Turkish Delight?

There’s a fascinating piece by Tim Harford on the increasing use of the Amazon’s micro-tasking service Mechanical Turk in academic research. It’s only available currently in the US. However, numerous similar services have sprung up in Europe. I hadn’t appreciated the extent that it was being used by academics.

Psychologists, behavioural economists and political scientists have now realised that it is potentially far cheaper to pay MTurk workers — “Turkers” — to answer questionnaires and participate in activities than it is to assemble a bespoke online panel or to conduct the research in a laboratory filled with student participants sitting at computers. For just a few dollars and at very short notice, economists can look at competition and co-operation, psychologists can examine the way memory works and political scientists can investigate how our ideology skews our logic. The opportunities are vast and have been swiftly embraced. “The majority of papers presented at the conferences I go to now use Turk,” says Dan Goldstein, a cognitive psychologist at Microsoft Research.

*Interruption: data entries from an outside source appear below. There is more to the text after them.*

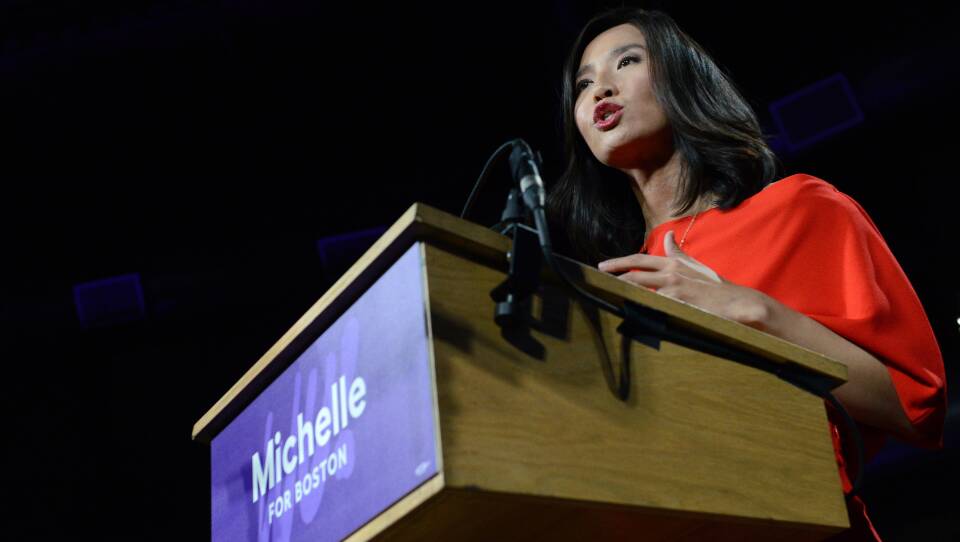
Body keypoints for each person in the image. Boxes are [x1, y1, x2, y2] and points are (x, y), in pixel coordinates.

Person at [545, 7, 947, 541]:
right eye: (584, 83)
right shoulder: (612, 284)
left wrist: (753, 311)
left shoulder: (802, 209)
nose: (601, 90)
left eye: (627, 62)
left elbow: (917, 408)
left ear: (685, 78)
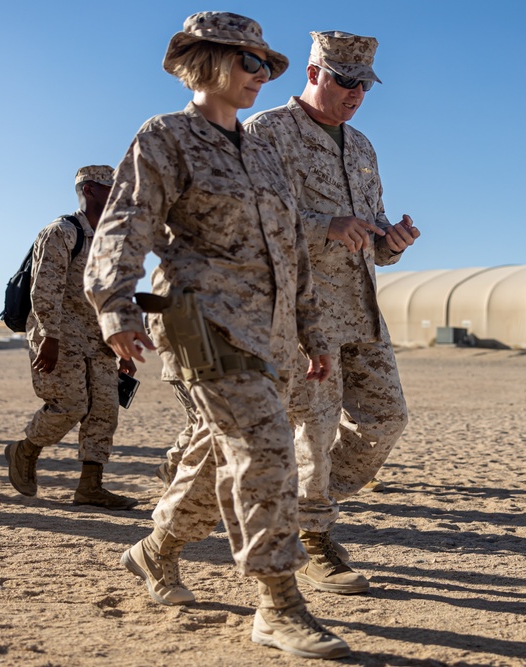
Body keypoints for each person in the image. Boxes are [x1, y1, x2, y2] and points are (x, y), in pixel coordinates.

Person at [83, 12, 349, 660]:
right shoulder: (166, 138)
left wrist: (314, 330)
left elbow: (293, 251)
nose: (260, 75)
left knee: (214, 457)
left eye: (265, 65)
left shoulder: (263, 151)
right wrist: (113, 307)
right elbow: (125, 225)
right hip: (202, 321)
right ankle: (277, 603)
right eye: (248, 63)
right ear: (206, 64)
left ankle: (154, 551)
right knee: (264, 449)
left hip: (270, 332)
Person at [244, 30, 419, 595]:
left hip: (362, 309)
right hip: (303, 312)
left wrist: (390, 242)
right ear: (315, 72)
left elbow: (368, 232)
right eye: (346, 81)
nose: (356, 93)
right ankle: (312, 534)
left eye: (365, 84)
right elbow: (249, 223)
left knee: (386, 419)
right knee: (313, 427)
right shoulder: (266, 133)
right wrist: (324, 228)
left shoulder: (363, 146)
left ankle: (296, 500)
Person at [4, 166, 138, 511]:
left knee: (105, 410)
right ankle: (25, 450)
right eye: (111, 190)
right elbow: (45, 288)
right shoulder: (61, 232)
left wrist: (122, 343)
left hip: (99, 339)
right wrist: (49, 336)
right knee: (70, 406)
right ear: (90, 190)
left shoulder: (112, 239)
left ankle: (90, 487)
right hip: (60, 335)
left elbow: (113, 294)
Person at [145, 266, 201, 489]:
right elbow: (159, 320)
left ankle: (172, 468)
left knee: (199, 421)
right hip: (185, 362)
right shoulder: (175, 265)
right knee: (202, 421)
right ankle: (173, 469)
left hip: (216, 362)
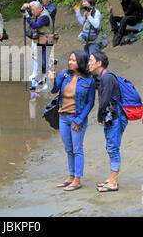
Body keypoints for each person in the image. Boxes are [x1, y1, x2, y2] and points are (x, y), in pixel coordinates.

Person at [48, 50, 96, 191]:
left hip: (77, 118)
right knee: (68, 149)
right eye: (70, 59)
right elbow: (53, 90)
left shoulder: (89, 80)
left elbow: (90, 103)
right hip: (63, 117)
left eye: (73, 60)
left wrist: (80, 120)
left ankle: (77, 179)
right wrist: (51, 78)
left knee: (77, 149)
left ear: (80, 62)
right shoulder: (64, 75)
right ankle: (70, 176)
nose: (70, 62)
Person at [88, 51, 128, 192]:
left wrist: (99, 117)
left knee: (113, 148)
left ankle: (113, 182)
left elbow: (104, 100)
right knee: (111, 147)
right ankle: (111, 178)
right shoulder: (103, 77)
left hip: (116, 118)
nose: (89, 63)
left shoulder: (107, 78)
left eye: (91, 60)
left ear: (99, 63)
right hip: (113, 117)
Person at [21, 0, 53, 91]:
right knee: (39, 61)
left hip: (47, 40)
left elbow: (35, 25)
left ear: (39, 9)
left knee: (44, 62)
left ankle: (46, 81)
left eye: (33, 10)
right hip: (40, 39)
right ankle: (37, 81)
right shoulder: (39, 13)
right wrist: (24, 9)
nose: (32, 12)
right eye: (31, 10)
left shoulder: (44, 16)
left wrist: (27, 15)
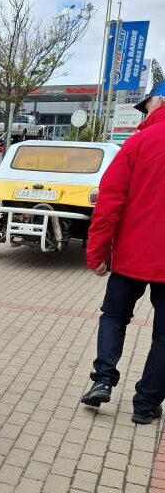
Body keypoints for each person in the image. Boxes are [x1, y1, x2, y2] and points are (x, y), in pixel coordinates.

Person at [80, 72, 165, 424]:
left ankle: (103, 379)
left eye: (148, 104)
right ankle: (145, 405)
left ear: (159, 102)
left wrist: (97, 253)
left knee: (115, 316)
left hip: (131, 256)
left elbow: (110, 202)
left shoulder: (140, 142)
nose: (145, 112)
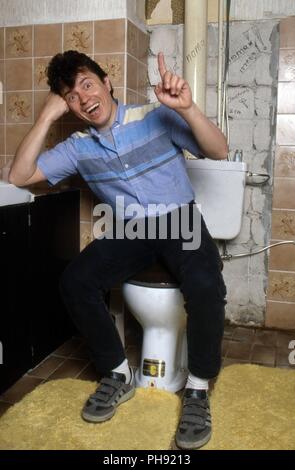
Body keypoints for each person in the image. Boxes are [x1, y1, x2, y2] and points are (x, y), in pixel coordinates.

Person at [9, 50, 228, 450]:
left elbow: (219, 151)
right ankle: (116, 372)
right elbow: (19, 175)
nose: (83, 98)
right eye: (71, 96)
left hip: (179, 220)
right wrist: (45, 116)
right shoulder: (77, 146)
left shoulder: (154, 115)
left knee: (204, 282)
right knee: (75, 281)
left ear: (107, 82)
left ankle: (197, 388)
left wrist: (189, 108)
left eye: (87, 84)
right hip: (129, 228)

A few years ago, I thought of using Mturk to get some basic transcribing done but stopped as soon as I realised that it could only be used in the US.

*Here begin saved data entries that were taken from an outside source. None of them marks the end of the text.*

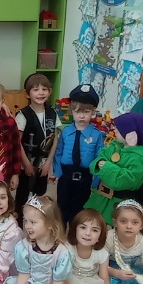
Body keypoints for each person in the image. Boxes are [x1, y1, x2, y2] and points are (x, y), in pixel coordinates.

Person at [83, 112, 143, 224]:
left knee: (111, 228)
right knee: (92, 223)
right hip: (100, 199)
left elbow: (129, 180)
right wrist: (99, 163)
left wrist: (106, 167)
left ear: (131, 135)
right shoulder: (115, 145)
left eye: (119, 128)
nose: (114, 130)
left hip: (118, 204)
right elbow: (100, 158)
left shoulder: (139, 157)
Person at [51, 84, 104, 224]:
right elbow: (58, 153)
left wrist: (96, 182)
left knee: (79, 211)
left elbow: (99, 158)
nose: (81, 116)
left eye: (86, 112)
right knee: (62, 208)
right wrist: (57, 172)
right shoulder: (66, 132)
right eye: (77, 111)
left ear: (93, 111)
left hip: (85, 178)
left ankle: (74, 235)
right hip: (66, 176)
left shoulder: (97, 135)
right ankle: (60, 233)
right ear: (71, 111)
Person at [15, 73, 60, 215]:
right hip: (26, 163)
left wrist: (48, 164)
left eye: (44, 89)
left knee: (39, 194)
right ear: (27, 94)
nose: (41, 93)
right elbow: (17, 141)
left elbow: (55, 139)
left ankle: (37, 220)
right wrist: (26, 164)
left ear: (50, 91)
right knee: (22, 196)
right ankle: (19, 222)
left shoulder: (53, 114)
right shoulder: (23, 115)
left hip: (44, 164)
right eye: (35, 89)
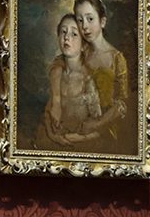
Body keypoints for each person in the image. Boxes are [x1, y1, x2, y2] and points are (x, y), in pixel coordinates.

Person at [72, 0, 131, 152]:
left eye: (90, 19)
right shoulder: (78, 55)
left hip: (107, 132)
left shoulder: (117, 58)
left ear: (102, 21)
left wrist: (97, 124)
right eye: (80, 20)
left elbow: (122, 104)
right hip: (79, 127)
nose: (84, 26)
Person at [34, 14, 103, 150]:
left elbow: (98, 128)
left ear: (84, 44)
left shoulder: (88, 80)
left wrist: (76, 138)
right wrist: (53, 136)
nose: (66, 37)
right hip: (55, 139)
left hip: (78, 145)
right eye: (63, 32)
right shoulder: (57, 72)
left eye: (74, 34)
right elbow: (49, 113)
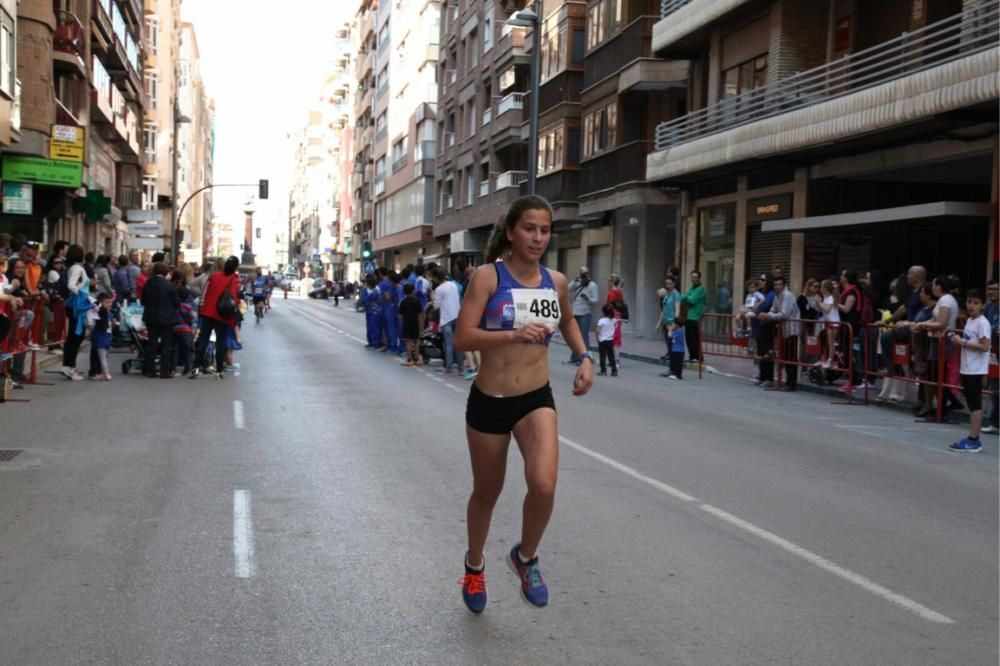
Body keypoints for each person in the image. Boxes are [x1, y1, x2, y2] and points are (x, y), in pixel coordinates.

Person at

The article has got me thinking about the possibilities of micro-tasking services for academic research in real estate. There’s a start-up from the University of Oxford that focuses on academic research http://www.prolific.ac/. I can also see how it could change the whole nature of PhDs and dissertation research. The ability to outsource a lot of often tedious data processing (interview transcripts, questionnaires etc.) seems pretty attractive. I also suspect that there will be major temptations to ‘outsource’ literature reviews, data modelling etc. as well. At UCL a student proposed to use a company to carry out their research interviews. Not sure where the internal debate got to on that one.   There are also ethical issues with exploiting the obvious advantages to the “employer” of flexibility, minimal costs and weak regulation which are often insecurity, low pay and few rights for the “employee”.